Some strengths of this study should also be discussed. First, this is the first study to our knowledge to measure acromial spurs using ultrasonography. This study revealed a correlation between plain radiography and ultrasonography findings. The results suggest that ultrasonography has diagnostic value for confirming rotator cuff disorders having an acromial spur.
Anteriorly projected acromial spurs were well-visualized by ultrasonography. No differences in acromial spur length were detected between on plain radiographs (supraspinatus outlet view and 30° caudal-tilt view) and sonograms. The correlation coefficients between the plain radiographs and ultrasonography measurements exceeded 0.7.

Notes

Research Ethics

IRB approval: Eunpyeong St. Mary’s Hospital (No.
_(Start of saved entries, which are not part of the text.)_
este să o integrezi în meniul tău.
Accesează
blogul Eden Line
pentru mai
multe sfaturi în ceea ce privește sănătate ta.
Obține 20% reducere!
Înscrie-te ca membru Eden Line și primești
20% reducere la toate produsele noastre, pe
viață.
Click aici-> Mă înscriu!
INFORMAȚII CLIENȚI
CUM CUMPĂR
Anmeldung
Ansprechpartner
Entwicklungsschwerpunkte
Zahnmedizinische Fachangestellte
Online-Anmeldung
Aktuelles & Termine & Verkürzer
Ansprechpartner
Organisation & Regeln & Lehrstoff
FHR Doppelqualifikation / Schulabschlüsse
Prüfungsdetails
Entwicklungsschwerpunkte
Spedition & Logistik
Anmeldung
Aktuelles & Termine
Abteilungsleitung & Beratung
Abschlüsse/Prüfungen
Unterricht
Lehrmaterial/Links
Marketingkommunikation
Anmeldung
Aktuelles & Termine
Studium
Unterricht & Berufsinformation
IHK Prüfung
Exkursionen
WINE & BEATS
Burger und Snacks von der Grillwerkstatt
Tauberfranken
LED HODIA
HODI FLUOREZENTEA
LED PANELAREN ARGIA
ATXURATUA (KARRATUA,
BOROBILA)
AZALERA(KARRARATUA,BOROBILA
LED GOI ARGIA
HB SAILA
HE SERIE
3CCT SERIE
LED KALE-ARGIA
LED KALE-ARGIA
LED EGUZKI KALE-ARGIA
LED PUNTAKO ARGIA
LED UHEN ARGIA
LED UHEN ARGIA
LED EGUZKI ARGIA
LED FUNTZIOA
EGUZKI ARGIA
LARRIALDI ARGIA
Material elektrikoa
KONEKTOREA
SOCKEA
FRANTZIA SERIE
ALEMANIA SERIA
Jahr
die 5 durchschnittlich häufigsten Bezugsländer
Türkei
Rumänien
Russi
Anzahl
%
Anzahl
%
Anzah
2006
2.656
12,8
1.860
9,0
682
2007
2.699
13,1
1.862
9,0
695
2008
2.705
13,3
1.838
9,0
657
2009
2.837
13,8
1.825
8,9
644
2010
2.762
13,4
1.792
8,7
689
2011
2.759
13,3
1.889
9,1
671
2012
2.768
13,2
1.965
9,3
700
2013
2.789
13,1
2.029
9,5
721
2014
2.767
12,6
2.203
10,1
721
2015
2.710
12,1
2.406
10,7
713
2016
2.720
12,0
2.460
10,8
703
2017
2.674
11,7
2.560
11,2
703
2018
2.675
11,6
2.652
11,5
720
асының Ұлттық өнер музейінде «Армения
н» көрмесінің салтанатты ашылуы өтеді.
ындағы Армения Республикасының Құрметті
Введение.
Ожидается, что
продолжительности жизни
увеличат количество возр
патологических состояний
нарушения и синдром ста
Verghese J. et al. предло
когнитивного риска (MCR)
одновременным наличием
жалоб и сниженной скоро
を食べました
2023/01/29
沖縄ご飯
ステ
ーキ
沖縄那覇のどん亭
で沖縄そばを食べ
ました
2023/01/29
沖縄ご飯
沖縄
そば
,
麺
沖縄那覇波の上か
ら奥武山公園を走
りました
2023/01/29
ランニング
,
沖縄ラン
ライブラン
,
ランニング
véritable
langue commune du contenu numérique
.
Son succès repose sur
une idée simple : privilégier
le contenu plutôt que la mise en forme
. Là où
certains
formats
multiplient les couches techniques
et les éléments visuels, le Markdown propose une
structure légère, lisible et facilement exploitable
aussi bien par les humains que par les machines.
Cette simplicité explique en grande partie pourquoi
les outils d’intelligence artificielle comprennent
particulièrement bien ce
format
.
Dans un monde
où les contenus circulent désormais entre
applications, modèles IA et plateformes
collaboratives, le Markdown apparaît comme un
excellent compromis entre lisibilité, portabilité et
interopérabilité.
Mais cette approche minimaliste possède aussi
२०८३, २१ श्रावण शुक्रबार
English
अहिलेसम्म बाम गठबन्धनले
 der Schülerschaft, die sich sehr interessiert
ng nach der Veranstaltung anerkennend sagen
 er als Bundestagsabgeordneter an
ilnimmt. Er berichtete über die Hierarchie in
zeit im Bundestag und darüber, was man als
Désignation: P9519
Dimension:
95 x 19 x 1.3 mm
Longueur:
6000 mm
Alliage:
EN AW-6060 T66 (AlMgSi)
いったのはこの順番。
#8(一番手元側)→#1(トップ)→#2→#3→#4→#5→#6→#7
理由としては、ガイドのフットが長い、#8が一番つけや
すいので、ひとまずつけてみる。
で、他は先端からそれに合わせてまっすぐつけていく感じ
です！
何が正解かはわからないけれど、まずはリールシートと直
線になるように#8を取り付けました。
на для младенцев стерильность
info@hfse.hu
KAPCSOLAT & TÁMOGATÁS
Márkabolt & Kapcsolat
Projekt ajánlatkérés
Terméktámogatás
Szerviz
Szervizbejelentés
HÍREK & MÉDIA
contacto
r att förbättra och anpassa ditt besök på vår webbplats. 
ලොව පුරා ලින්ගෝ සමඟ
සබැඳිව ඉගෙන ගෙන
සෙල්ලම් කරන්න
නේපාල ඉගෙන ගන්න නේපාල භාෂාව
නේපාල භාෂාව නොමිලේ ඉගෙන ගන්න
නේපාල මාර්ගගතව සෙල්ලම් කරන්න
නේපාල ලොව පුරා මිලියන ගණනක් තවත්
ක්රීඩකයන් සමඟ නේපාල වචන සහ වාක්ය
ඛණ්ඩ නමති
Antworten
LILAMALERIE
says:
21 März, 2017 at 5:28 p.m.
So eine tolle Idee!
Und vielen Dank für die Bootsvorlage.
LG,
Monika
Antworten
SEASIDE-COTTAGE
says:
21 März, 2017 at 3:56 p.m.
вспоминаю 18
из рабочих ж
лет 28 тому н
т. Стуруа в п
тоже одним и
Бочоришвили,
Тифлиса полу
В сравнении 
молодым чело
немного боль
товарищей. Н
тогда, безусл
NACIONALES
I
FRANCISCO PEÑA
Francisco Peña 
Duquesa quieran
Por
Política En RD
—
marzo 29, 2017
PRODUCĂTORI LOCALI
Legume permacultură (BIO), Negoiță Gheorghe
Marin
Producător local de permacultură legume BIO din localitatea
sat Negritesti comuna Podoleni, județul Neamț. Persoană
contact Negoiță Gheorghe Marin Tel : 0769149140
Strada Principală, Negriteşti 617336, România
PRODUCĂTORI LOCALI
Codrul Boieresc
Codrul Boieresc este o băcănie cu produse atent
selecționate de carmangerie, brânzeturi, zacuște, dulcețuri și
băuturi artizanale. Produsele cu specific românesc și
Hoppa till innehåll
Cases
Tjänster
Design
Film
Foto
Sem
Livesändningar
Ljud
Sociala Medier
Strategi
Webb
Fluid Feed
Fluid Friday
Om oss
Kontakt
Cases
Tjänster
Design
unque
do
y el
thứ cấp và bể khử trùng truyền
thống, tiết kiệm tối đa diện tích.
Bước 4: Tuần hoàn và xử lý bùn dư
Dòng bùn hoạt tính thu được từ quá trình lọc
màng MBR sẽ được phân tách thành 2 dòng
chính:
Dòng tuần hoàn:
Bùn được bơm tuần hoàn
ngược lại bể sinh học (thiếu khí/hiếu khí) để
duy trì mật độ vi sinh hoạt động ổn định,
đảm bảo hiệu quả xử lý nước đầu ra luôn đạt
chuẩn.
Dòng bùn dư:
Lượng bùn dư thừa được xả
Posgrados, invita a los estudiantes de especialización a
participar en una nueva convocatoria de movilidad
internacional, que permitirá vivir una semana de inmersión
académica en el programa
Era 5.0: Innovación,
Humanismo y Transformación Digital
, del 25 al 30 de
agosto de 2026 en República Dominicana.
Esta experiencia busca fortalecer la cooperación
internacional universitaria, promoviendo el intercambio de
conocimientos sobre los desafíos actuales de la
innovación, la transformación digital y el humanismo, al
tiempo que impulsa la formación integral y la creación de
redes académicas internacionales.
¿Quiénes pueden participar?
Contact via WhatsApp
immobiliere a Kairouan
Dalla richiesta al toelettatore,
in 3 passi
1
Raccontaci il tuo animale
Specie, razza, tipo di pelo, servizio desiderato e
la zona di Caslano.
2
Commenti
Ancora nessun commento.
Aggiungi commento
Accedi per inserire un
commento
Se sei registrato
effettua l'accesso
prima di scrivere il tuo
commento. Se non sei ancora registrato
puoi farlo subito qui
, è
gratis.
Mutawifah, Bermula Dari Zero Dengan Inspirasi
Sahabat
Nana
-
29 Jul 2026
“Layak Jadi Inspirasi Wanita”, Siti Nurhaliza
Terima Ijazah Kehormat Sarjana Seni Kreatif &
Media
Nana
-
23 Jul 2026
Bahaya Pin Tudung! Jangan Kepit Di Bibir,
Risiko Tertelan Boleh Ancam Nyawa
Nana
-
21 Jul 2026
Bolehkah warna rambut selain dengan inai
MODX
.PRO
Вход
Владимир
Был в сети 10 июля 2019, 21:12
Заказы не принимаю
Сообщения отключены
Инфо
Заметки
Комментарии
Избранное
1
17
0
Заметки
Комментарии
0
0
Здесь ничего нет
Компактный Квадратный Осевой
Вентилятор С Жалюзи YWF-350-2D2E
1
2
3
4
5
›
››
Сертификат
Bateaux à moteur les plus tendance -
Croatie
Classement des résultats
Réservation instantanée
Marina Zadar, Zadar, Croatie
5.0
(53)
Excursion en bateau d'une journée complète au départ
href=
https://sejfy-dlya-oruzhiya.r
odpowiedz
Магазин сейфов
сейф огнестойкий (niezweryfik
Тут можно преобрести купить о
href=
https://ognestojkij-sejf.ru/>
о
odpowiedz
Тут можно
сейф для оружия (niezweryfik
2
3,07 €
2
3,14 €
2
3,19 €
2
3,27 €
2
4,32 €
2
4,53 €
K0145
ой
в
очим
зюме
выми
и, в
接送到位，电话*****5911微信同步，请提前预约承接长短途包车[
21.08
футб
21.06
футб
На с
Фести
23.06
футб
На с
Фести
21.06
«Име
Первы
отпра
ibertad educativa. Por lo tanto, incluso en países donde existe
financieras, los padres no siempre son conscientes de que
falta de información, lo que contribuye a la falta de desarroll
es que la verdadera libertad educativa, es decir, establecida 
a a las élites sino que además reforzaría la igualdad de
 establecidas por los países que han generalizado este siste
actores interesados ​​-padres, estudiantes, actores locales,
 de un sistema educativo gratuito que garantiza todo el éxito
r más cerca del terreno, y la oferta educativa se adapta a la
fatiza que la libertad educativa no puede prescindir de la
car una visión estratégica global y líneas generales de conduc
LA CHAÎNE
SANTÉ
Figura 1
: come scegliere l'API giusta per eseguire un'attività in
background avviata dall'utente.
PIRB-20190801-009).

Financial support

None.

Conflict of interest

None.

Fig. 1.
Right shoulder of a 59-year-old woman. (A) The length (arrow) from the anterior acromion (yellow dotted line) to the most projected point of the acromial spur was measured on supraspinatus outlet-view radiographs. (B) The length (arrow) from the most distal margin of the original acromion (yellow dotted line) to the most projected point of the acromial spur was measured on 30° caudal-tilt view radiographs. (C) Length of the acromial spur (arrow) measured on a sonogram.
cise-2020-00332f1.jpg
Fig. 2.
The transducer was held vertically during ultrasonography and continuously moved laterally to medially, which corresponded to a scan of the long axis of the long head of the biceps to the short axis of the subscapularis.
cise-2020-00332f2.jpg
Fig. 3.
Scattered plot showing a moderate correlation between plain radiography and ultrasonography measurements. (A) Supraspinatus outlet view and 30° caudal-tilt view. (B) Supraspinatus outlet view and ultrasonography. (C) Thirty-degree caudal-tilt view and ultrasonography.